Friday, May 17, 2013

Tired

I'm tired. Tired to the point of almost giving up. How can I go on when every day is painful to the point that I think I'm loosing my mind. I'm sure you have heard the commercial  "depression hurts." Well that is an understatement. Some days I feel that my heart is going to sink to my feet it feels so heavy. All I have to do is get through one day at a time. But, continuing to live like that, one day at a time, never knowing from one day to the next if I'm going to feel up to getting dressed, getting out of bed, doing anything but sitting and staring into the unknown, not seeing anything and trying not to feel anything.

I know my family is worried. But I don't know what to do about that. I don't like that they are worried. So I think of alternatives to this way of life and all I see is the same thing day after day. Maybe if I just gave up. I know that sometimes I feel that hopeless. I know that my family would not have me to worry about. That would be one problem solved. But then I think what will it do to my family if I did give up. How would that affect them. Would it be worse than the worrying? I just don't know.

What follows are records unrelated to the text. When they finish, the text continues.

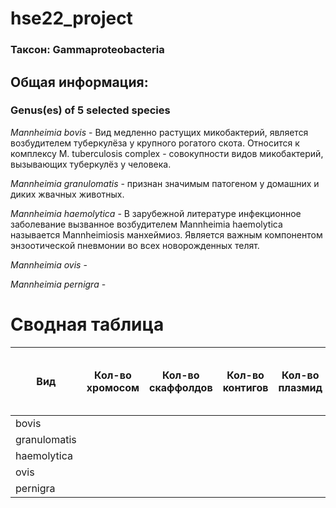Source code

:# hse22_project
### Таксон: Gammaproteobacteria
## Общая информация:
### Genus(es) of 5 selected species
*Mannheimia bovis* - Вид медленно растущих микобактерий, является возбудителем туберкулёза у крупного рогатого скота. Относится к комплексу M. tuberculosis complex - совокупности видов микобактерий, вызывающих туберкулёз у человека.

*Mannheimia granulomatis* - признан значимым патогеном у домашних и диких жвачных животных.

*Mannheimia haemolytica* - В зарубежной литературе инфекционное заболевание вызванное возбудителем Mannheimia haemolytica называется Mannheimiosis манхеймиоз. Является важным компонентом энзоотической пневмонии во всех новорожденных телят.

*Mannheimia ovis* - 

*Mannheimia pernigra* - 

# Сводная таблица

| Вид  |  Кол-во хромосом | Кол-во скаффолдов | Кол-во контигов | Кол-во плазмид | Общая длина | Кол-во аннотированных генов | Кол-во предсказанных участков z-dna | Кол-во участков с zh-score > 500 | общая длина  |
|---|---|---|---|---|---|---|---|---|---|
| bovis |   |   |   |   |   |   |   |   |   |
| granulomatis  |   |   |   |   |   |   |   |   |   |
| haemolytica  |   |   |   |   |   |   |   |   |   |
| ovis  |   |   |   |   |   |   |   |   |   |
| pernigra |   |   |   |   |   |   |   |   |   |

I love my family and I don't want them to worry about me, but I also don't want them to hurt because of me.

I find myself in a conundrum. To live or die. That is the question that plagues me most days. I'm tired and really wish I could just give up. Maybe the next time around things will be less something, I don't know what, but less...

I recently told Liz that if not for my lack of job and the depression and anxiety  my life would be really pretty good. After all, I'm physically healthy, I have beautiful healthy kids and granddaughter. My siblings are not in the best of health but they are getting by, or so it seems. My sisters kids are doing well enough. My mother is getting older and having the problems that the old have. She is going to have her other knee replaced. I worry about her going into the hospital. The last time one of my parents went into the hospital it was for a routine procedure only to die before he could come home. I do miss Dad. God only knows why though. I have spent all of my adult life complaining what a creep he was, a terrible father. Sometimes I think the  only reason I miss him is because I don't have that hate anymore. You get use to having that feeling day-in and day-out that when it is gone you mourn its loss.

Well, enough about this being tired. It is Liz's birthday. She is going to be, dare I say it, 34. I find it really hard to believe that she is that old or that I am old enough to have a 34 year old child. I love her though even if she does make me feel old. Have a good day my little Lizzie.